Anthropic Let You Look Inside
They built tools to understand what their own models are doing, then gave them away.
Circuit tracing became a standard tool in the interpretability toolkit. The open-sourcing mattered. The quiet work of actually understanding what neural networks compute turned out to be the most important work.
Anthropic has been quietly doing some of the most interesting mechanistic interpretability work in AI research — the kind where you actually try to understand what a neural network is computing, not just observe that it computes things correctly — and today they open-sourced the tools they use to do it.
The specific thing is circuit tracing: the practice of identifying which components of a transformer model (which attention heads, which MLP layers, which neurons or features in the residual stream) are causally responsible for a given output. Not "we looked at attention patterns and they looked plausible." Actually tracing the computation. Patching activations, building attribution graphs, following the signal through the forward pass until you can draw a diagram that says: this behavior came from here.
This is hard to do. It's also, depending on your priors about AI safety, either extremely important or a moderately interesting research problem. The case for important: if we can't read what a model is doing, we can't know when it's doing something we didn't intend. Circuit tracing is one of the few methods that offers anything like a mechanistic answer to that question.

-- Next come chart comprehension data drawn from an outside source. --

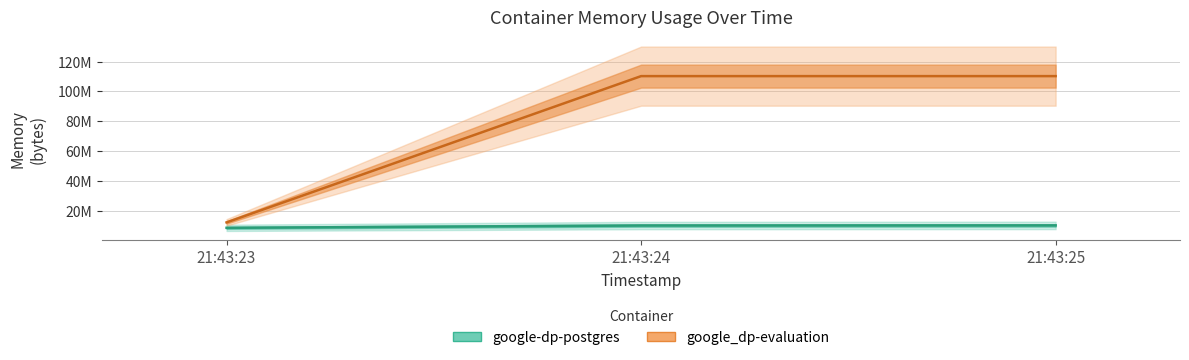

At which label does google-dp-postgres first exceed 9998336?

21:43:25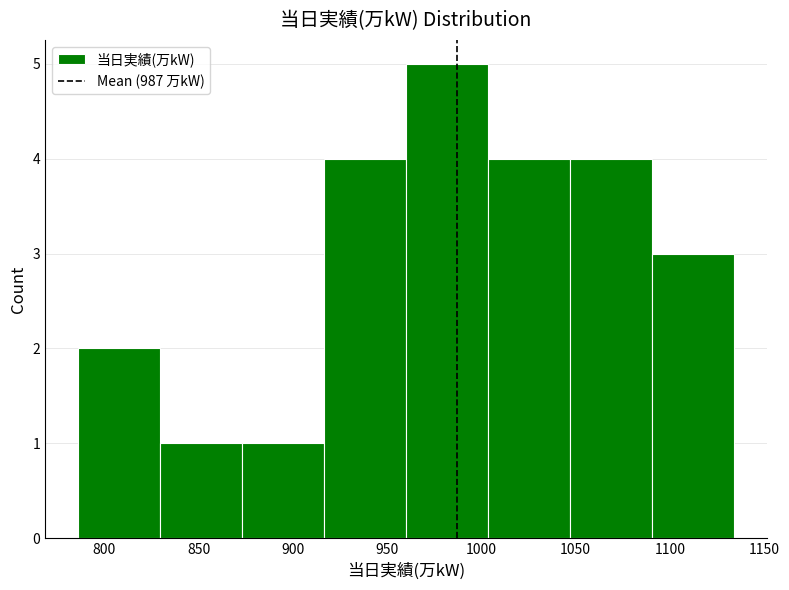

Reading left to right, list every bar in this chart as the range it spans on the x-axis followed by its height. Neither the bar edges nor the heights are printed on the chart, so give them approximately, as read against the axes.

786.0 to 829.5: 2
829.5 to 873.0: 1
873.0 to 916.5: 1
916.5 to 960.0: 4
960.0 to 1003.5: 5
1003.5 to 1047.0: 4
1047.0 to 1090.5: 4
1090.5 to 1134.0: 3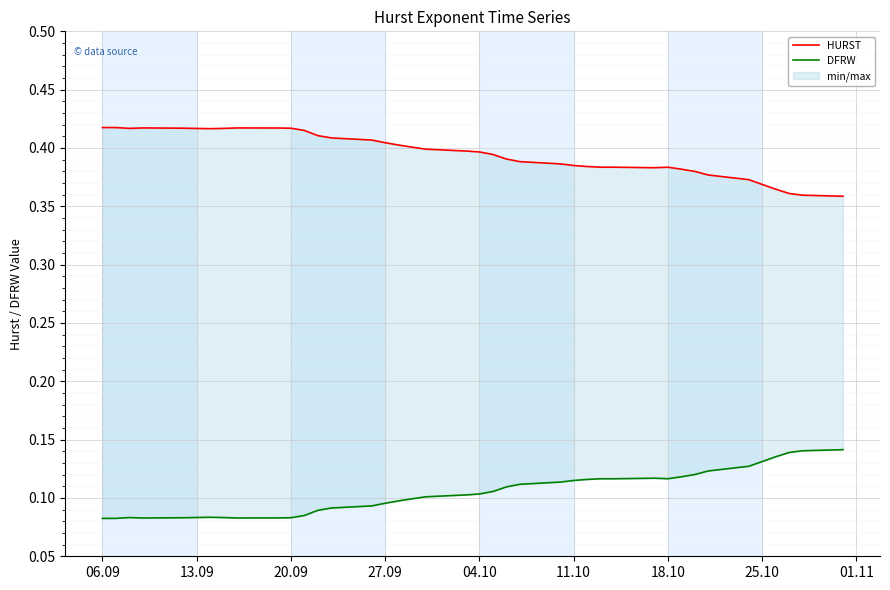

Which series has the largest total across all categories?

HURST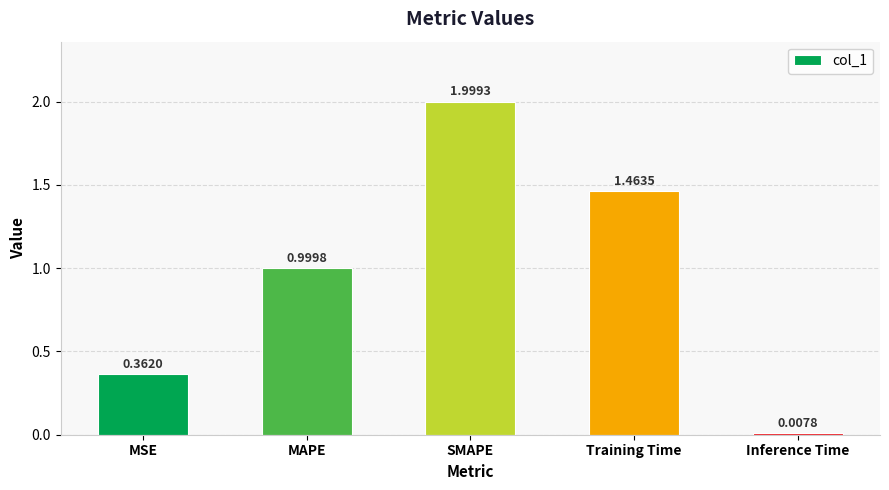

Where is the data nearest to the value 1?

MAPE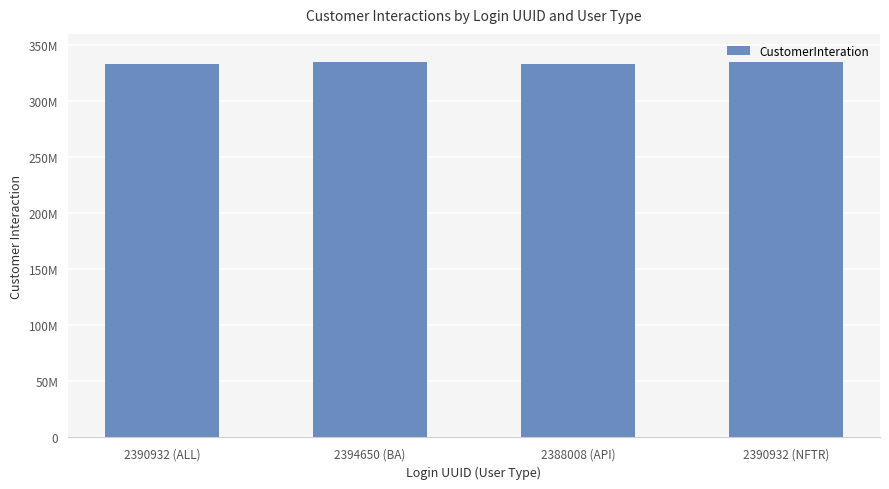

Is it true that the value at 2390932 (NFTR) is 334705780?

True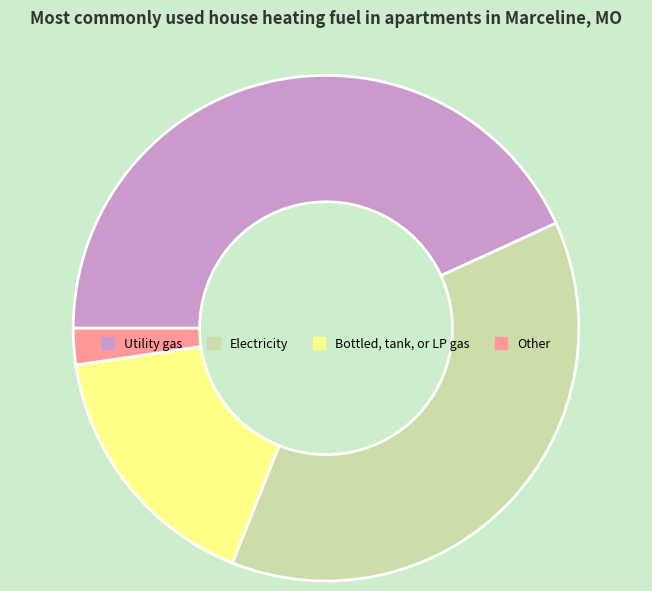

What is the smallest slice in the pie chart?

Other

The case for moderately interesting: current circuit tracing techniques work reasonably well on toy tasks and start to blur into noise as you scale up. A circuit for the indirect object identification task in a small model is one thing. A circuit for "decides to deceive the user in a subtle way that won't trigger the classifier" in Claude Opus is, you know, a different project.
What makes this release notable isn't just the code — it's that Anthropic built these tools to analyze their own production models, used them in published research, and now the rest of the field can use the same infrastructure. That rarely happens. Labs typically hoard their interpretability work alongside everything else, which means the research community has to re-derive or approximate the methods. Now they don't have to, at least for this.

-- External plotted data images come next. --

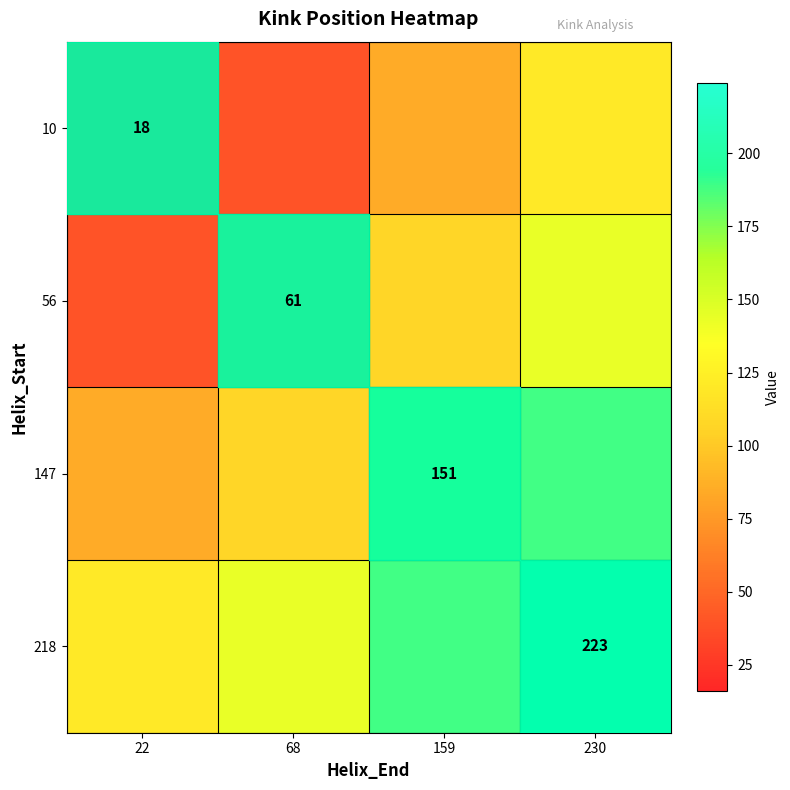

How many data points in 218 are less than 188?

2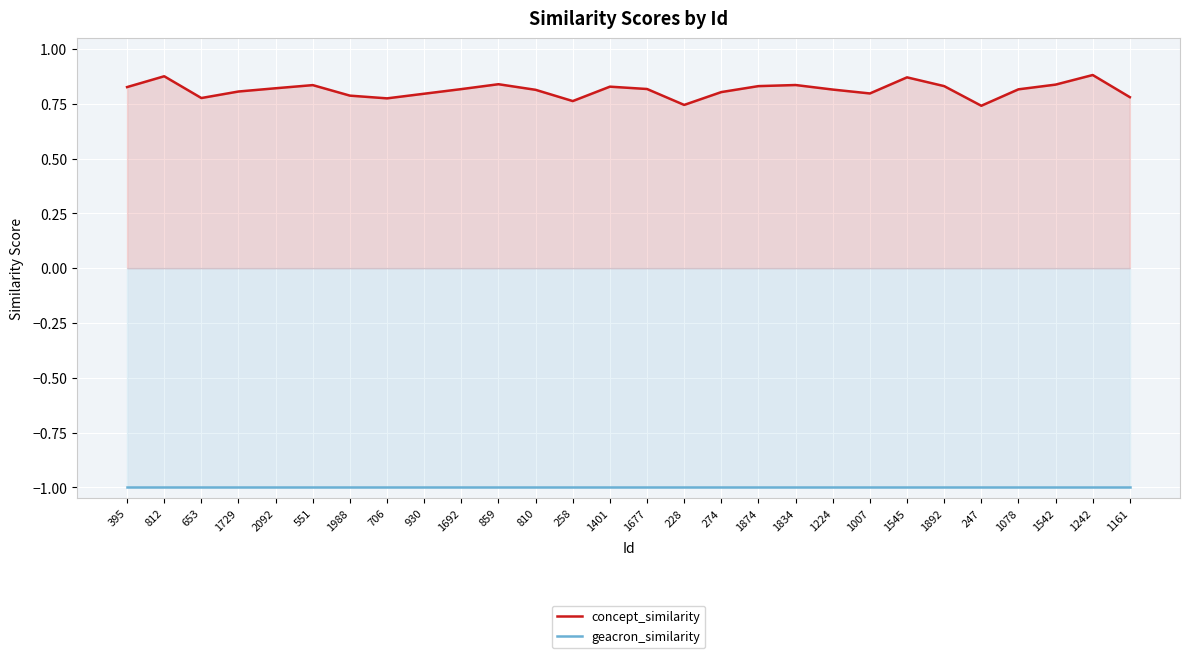

Which label corresponds to the smallest value in the chart?

395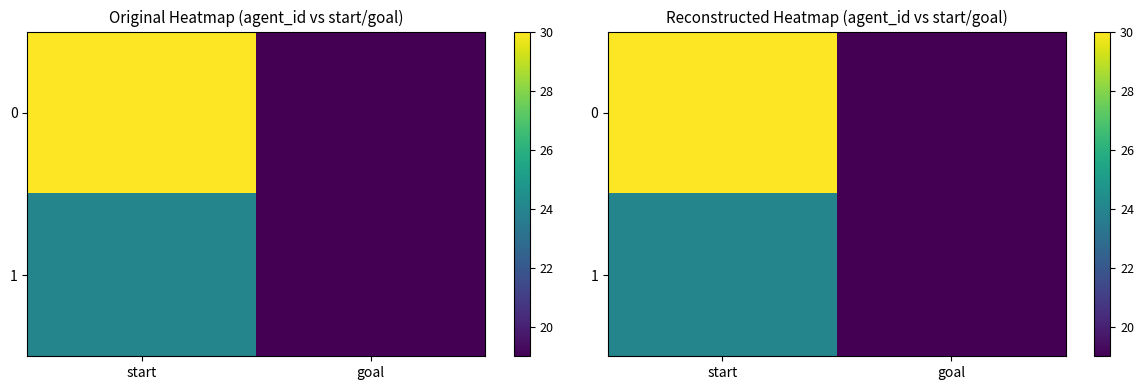

Which category has the lowest value in the 1 series?

goal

The attribution graph approach in particular is worth looking at. It treats the model's computation as a directed graph of influences — this feature influenced that one, this attention head read from that part of the context — and lets you trace back from an output to see what actually drove it. It sounds obvious when described plainly, but actually implementing it in a way that's tractable and meaningful took a while to get right.
Whether any of this scales to the point where it can do what safety researchers actually need it to do is a different question. Circuit tracing at the level of "we understand how GPT-2 handles subject-verb agreement" is a long way from "we understand what Claude is optimizing for when the conversation goes sideways." The gap is not a matter of code quality.
But the tools exist now. People can use them. That's more than there was yesterday.